- _Brano citato_
La libertà d'insegnamento
Ermanno Testa,
Segr. nazionale del Cidi e
direttore di "Insegnare"*
Spesso
quando si parla di autonomia ci si dimentica un altro fattore fondamentale:
la capacità di verifica e di valutazione del sistema; non solo fotografarlo,
ma anche coglierne in senso diacronico i possibili sviluppi o le possibili
involuzioni; una buona e lungimirante gestione del personale, il personale
docente in primo luogo e quindi buone relazioni sindacali, spazio alle
associazioni professionali, disciplinari, una gestione democratica,
soprattutto la capacità di far vivere 1'autonomia scolastica per risposte
più adeguate ai bisogni dell'utenza. Buone pratiche, buoni insegnanti,
buoni interpreti del proprio ruolo.
Vorrei, però, far notare che anche questo aspetto delle
buone pratiche scolastiche, che ho indicato come fondante gella qualità
del sistema, sia esso stesso il risultato della gestione politica. Abbiamo
un esempio sotto gli occhi: due anni di politica scolastica di questo
governo, condotta secondo i tratti di un attacco al sistema pubblico
dell'istruzione, hanno portato a un ridimensionamento del fattore istruzione
come valore sociale. Mi ha colpito come immediatamente vi sia stato
un calo di tensione nelle scuole, l'aumento dell' autoreferenzialità,
l' abbassamento di tono del fare scuola. Eppure gli insegnanti sono
gli stessi di prima, quindi evidentemente questo effetto dipende dalla
gestione politica del sistema. Un abbassamento che in genere ricade
sugli insegnanti: «Ah, gli insegnanti sono quelli che non funzionano,
che non fanno funzionare la scuola».
Di qui la necessità di non scindere mai l'impegno verso
la categoria - che è connaturato alle nostre organizzazioni, sindacato
e associazione professionale -, da un impegno a favore di un modello
di scuola diverso, nuovo, significativo, democratico, proprio affinché
l' idea della corrispondenza immediata tra condizione docente e qualità
della scuola sia sempre più fatta propria dagli insegnanti. È dalla
separazione, tra questi due momenti che nascono spinte corporative,
la ricerca di soluzioni solo categoriali, come le varie proposte di
diversificazione di carriera, di diversificazione stipendiale, di specifiche
regole comportamentali ad hoc per gli insegnanti. Spesso anche
le lungaggini, nelle modalità della contrattazione, accentuano quest'immagine
della scuola come problema essenzialmente di categoria.
In tutti i passaggi difficili della storia della scuola
italiana, e questo è uno di quelli con la legge delega e l'idea di scuola
che la sottende, la questione docente è emersa come a se stante, quasi
un fattore indipendente, un vero e proprio parafulmine di quel disagio
sociale che era avvertito nei confronti della scuola, come servizio
nel suo complesso; anche ai tempi di Lettera a una professoressa,
libro che spesso rileggo, già dal titolo l'interlocutore è il docente.

- _Raccolta di dati_
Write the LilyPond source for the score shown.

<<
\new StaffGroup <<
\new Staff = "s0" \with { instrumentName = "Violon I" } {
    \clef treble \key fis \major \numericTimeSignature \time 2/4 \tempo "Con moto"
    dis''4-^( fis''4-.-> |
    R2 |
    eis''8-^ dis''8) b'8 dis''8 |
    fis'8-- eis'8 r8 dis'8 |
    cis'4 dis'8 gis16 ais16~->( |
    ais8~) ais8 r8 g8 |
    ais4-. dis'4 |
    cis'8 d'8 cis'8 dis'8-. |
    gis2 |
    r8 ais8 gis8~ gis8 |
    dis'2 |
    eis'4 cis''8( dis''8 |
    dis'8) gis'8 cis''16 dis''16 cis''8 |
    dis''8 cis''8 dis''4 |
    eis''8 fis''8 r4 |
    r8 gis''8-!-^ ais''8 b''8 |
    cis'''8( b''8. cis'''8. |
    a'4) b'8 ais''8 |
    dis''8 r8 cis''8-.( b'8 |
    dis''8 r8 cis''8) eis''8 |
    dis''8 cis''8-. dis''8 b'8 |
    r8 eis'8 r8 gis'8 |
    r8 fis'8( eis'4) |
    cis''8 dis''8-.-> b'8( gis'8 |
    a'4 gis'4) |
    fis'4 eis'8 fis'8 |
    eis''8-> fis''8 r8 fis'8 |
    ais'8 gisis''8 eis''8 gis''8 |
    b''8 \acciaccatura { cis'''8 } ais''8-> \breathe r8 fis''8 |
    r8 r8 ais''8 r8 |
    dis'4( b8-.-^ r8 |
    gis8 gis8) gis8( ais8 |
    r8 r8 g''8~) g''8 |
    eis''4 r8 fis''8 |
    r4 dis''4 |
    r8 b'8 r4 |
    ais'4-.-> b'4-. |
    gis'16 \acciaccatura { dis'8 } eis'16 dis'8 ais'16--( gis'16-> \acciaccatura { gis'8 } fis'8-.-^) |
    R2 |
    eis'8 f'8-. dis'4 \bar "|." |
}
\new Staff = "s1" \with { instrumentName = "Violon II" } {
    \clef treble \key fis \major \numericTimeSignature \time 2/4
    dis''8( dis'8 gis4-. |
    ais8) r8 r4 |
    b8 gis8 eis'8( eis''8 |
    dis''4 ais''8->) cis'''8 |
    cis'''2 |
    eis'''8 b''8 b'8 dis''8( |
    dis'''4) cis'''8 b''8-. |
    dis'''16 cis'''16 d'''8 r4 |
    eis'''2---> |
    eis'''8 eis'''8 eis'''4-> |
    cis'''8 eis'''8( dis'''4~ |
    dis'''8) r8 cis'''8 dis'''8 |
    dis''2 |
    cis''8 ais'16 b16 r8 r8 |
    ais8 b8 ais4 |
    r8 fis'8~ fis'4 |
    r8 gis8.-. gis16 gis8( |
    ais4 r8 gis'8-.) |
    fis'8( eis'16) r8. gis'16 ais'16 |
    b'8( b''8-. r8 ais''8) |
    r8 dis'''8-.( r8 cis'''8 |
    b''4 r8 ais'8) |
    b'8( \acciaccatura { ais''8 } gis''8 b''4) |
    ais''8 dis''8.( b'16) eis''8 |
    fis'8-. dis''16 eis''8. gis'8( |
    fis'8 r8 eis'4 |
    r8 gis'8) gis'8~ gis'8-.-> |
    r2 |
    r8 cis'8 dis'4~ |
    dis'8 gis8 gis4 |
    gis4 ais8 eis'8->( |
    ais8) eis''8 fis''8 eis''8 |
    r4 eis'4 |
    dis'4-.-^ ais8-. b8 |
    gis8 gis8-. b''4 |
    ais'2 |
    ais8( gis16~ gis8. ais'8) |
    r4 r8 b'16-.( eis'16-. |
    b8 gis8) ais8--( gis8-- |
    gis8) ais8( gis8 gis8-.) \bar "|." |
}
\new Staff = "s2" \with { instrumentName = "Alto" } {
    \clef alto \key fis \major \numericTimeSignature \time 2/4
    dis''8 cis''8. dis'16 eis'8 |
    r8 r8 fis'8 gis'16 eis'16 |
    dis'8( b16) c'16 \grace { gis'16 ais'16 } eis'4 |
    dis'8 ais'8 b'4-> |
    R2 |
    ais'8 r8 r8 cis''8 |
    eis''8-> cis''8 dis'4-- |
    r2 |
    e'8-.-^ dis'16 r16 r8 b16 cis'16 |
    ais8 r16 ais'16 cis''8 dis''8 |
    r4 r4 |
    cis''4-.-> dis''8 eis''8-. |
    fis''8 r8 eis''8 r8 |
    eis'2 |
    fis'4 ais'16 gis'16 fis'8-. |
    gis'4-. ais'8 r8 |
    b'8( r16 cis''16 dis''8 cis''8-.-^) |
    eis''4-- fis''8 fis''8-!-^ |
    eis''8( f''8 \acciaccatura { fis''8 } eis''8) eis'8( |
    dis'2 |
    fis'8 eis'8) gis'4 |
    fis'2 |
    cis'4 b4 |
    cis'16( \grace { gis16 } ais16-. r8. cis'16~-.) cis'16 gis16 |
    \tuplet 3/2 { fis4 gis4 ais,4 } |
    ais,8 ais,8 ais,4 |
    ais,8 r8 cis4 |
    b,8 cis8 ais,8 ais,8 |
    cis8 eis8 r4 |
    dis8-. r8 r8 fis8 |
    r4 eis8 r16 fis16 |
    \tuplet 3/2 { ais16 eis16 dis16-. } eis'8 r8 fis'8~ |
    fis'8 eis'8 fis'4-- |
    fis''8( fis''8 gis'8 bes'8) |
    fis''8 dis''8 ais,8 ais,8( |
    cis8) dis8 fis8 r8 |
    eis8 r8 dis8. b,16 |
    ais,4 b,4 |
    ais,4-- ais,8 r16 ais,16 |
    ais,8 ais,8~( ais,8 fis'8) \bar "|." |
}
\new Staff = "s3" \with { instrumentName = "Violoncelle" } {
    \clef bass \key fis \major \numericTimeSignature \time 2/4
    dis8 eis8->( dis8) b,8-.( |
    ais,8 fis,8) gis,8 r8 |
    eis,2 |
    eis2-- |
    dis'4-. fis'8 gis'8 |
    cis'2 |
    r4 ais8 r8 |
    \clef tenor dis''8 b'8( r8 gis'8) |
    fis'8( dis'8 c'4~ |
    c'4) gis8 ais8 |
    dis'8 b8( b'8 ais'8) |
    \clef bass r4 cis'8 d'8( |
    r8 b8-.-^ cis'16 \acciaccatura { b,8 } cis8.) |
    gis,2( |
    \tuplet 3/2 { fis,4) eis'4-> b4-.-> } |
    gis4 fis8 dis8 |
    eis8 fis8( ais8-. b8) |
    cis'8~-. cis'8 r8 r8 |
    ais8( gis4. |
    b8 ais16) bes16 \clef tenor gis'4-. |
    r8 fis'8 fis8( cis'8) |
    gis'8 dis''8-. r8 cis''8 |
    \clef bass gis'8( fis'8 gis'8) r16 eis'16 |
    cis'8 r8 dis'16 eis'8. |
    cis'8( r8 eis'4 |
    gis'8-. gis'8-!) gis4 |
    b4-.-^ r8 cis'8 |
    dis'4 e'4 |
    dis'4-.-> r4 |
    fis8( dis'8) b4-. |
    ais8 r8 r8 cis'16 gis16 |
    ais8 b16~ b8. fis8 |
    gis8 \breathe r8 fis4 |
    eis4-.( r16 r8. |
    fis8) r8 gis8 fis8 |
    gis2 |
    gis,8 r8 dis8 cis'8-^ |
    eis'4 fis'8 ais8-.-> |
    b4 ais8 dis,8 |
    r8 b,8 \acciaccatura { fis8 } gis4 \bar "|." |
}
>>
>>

- _Consegna A_
Rispondi a queste domande sul testo sulla libertà d'insegnamento:
(i) Di quanti anni di politica scolastica del governo si parla?
(ii) Quali due organizzazioni sono indicate come "nostre organizzazioni"?
(iii) Quale libro viene detto spesso riletto?
- _Consegna B_
Ripeti dal testo sulla libertà d'insegnamento il brano che comincia con le parole contenenti "In tutti i passaggi" e termina con "è il docente.".
- _Consegna C_
Per favore, prosegui il testo sulla libertà d'insegnamento dopo la sua ultima frase.

- _Risposta A_
(i) Due anni.
(ii) Il sindacato e l'associazione professionale.
(iii) Lettera a una professoressa.

- _Risposta B_
In tutti i passaggi difficili della storia della scuola
italiana, e questo è uno di quelli con la legge delega e l'idea di scuola
che la sottende, la questione docente è emersa come a se stante, quasi
un fattore indipendente, un vero e proprio parafulmine di quel disagio
sociale che era avvertito nei confronti della scuola, come servizio
nel suo complesso; anche ai tempi di Lettera a una professoressa,
libro che spesso rileggo, già dal titolo l'interlocutore è il docente.

- _Risposta C_
La critica, però, doveva essere fatta, e in quel libro viene fatta,
verso il sistema scolastico e un tipo di scuola: in quel libro, infatti,
si parla di scuola dell'obbligo che non può bocciare; si fanno indagini,
per quanto semplici, sul sistema scolastico... eppure quel titolo era
un' accusa verso chi interpretava quel tipo di scuola, una scuola che
doveva diventare di massa, ma che restava ancora una scuola di élite.
Oggi, molti pongono il problema di regole per la categoria
separate dal fare scuola: la chiamano deontologia. L'unica deontologia
che io ritengo giusto perseguire sono le finalità e gli obiettivi che
il sistema scolastico, l'idea di scuola a cui ci si riferisce indicano
come necessari, come obbligatori.
Facciamo allora in modo che quest'idea di scuola sia
di alto valore democratico, che la gestione lo sia altrettanto, che
efficienza ed efficacia si intreccino se vogliamo migliorare nei fattna
deontologia professionale; perché in una scuola così chi insegna è
tenuto maggiormente a operare seconda scienza e coscienza, con competenza
da intellettuale, da proessionista pieno, cioè con conoscenze adeguate
delle discipline di insegnamento e delle scienze dell'educazione e
con la capacità di esercitare la propria azione con una forte dose
decisionale ed alto senso di responsabilità.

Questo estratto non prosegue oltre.